BOSTON (CBS) — Who embellishes on the ice and who doesn’t?
After his Bruins blew a third-period lead for the second time this season and lost to Montreal, 4-3, Sunday night at TD Garden, head coach Claude Julien voiced his opinion on the matter.
“It’s frustrating because tonight as everybody saw, there’s a lot of embellishment,” Julien said. “And this is embarrassing for our game, the embellishing. And right now they’ve got over 100 power plays, so far, and it’s pretty obvious why. And we’re trying to clean that out of our game. And it’s got to be done soon because it’s not about tonight, it’s about the game. And embellishment embarrasses our game. And we need to be better at that.
“It was pretty obvious, you know, when P.K. [Subban] gets hit and he throws himself into the glass and holds his head. You know what? We start calling those penalties for embellishment, maybe teams will stop doing it. But until we take charge of that, it’s going to be an issue.”

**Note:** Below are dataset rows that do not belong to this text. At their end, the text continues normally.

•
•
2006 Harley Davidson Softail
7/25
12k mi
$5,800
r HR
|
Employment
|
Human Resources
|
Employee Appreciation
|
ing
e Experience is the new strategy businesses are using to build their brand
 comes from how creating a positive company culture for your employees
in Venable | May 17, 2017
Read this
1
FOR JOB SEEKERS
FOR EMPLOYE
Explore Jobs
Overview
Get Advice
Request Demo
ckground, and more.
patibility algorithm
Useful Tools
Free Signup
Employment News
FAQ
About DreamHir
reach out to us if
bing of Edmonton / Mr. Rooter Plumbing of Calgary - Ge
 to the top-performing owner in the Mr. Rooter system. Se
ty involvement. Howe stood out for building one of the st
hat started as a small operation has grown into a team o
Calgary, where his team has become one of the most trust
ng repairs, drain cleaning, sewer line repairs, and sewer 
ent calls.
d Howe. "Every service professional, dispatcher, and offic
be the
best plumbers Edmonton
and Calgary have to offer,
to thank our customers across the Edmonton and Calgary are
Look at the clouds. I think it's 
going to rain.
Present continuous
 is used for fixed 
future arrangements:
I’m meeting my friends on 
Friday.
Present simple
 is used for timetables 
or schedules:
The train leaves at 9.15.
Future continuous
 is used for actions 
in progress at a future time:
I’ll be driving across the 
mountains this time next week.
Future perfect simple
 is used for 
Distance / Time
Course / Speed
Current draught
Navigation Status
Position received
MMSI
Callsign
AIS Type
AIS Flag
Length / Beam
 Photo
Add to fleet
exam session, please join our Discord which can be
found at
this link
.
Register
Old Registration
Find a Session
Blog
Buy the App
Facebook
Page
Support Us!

Julien was responding to a question about the game-turning sequence when Zdeno Chara was called for an instigating minor, a fighting major and a 10-minute misconduct. Chara was responding to a hit by Alexei Emelin on Tyler Seguin at center ice that broke Emelin’s stick and sent Seguin to the ice and then up the runway to get checked out.
The Bruins, of course, to a man backed their captain’s decision to retaliate against a guy who’s known for his line-crossing plays but also has metal plates in his face from 2009 surgery he had after a fight in the KHL. Seguin barely missed any ice time, but Chara wound up watching the Canadiens rally from a goal down in the third period. So another question that could be asked would be, ‘Did Seguin really need retaliation?’
There’s no doubt sometimes it looks like Subban is trying out for the Canadian diving team, and Lars Eller’s No. 1 goal in life is to goad Adam McQuaid into extracurricular activities without standing up for himself. However, sometimes the acting bug bites both ways.
Broken stick or not – and who hasn’t seen these newfangled sticks break even when a player fans on a shot? – Seguin looked like he was trying to challenge Daniel Day Lewis, as he left the ice with a pained face and returned to the game without missing a shift. Sure, Max Pacioretty might’ve taken the same tact instead of pretending he’d lost his nose after getting a high stick from Dennis Seidenberg, but every actor has his methods.
This stuff happens all the time, and by both sides. Subban’s best moves might be the jump into the glass or the belly flop. Seguin’s at his acting best when he puts his glove to his mouth or nose to make sure everything’s in place, whether there was contact with a stick or not. No one can forget Brad Marchand’s one-man rehash of “Swan Lake” last spring in the playoffs against Washington.
It might not be something for the NHL to be proud of, but every team in the league now has a couple of divers. Every club also has stand-up guys. For every Marchand, there’s an Adam McQuaid or Shawn Thornton. For every Subban there’s a Brandon Prust or Josh Gorges.
The issue tonight wasn’t the flopping by either side. It was the Bruins’ inability to finish their chances against Montreal’s backup goaltender, Peter Budaj. The Bruins’ defense, with and without Chara, was playing hot potato with the puck. The Canadiens proved their added muscle (hello, Prust) is going to make a difference this season, and David Desharnais and Max Pacioretty are developing into legit first-line players.
Let’s hope that Julien’s rant to the media didn’t spill over into the dressing room. The Bruins players can’t fool themselves into believing they lost their share of first place in the Eastern Conference because of some non-calls and dives. They lost a hockey game and got away from playing their structure and with poise.
Who dives and who doesn’t? Who cares? The better team won Sunday and the Bruins have to be better if they’re going to overtake the Canadiens for first place over the next six weeks.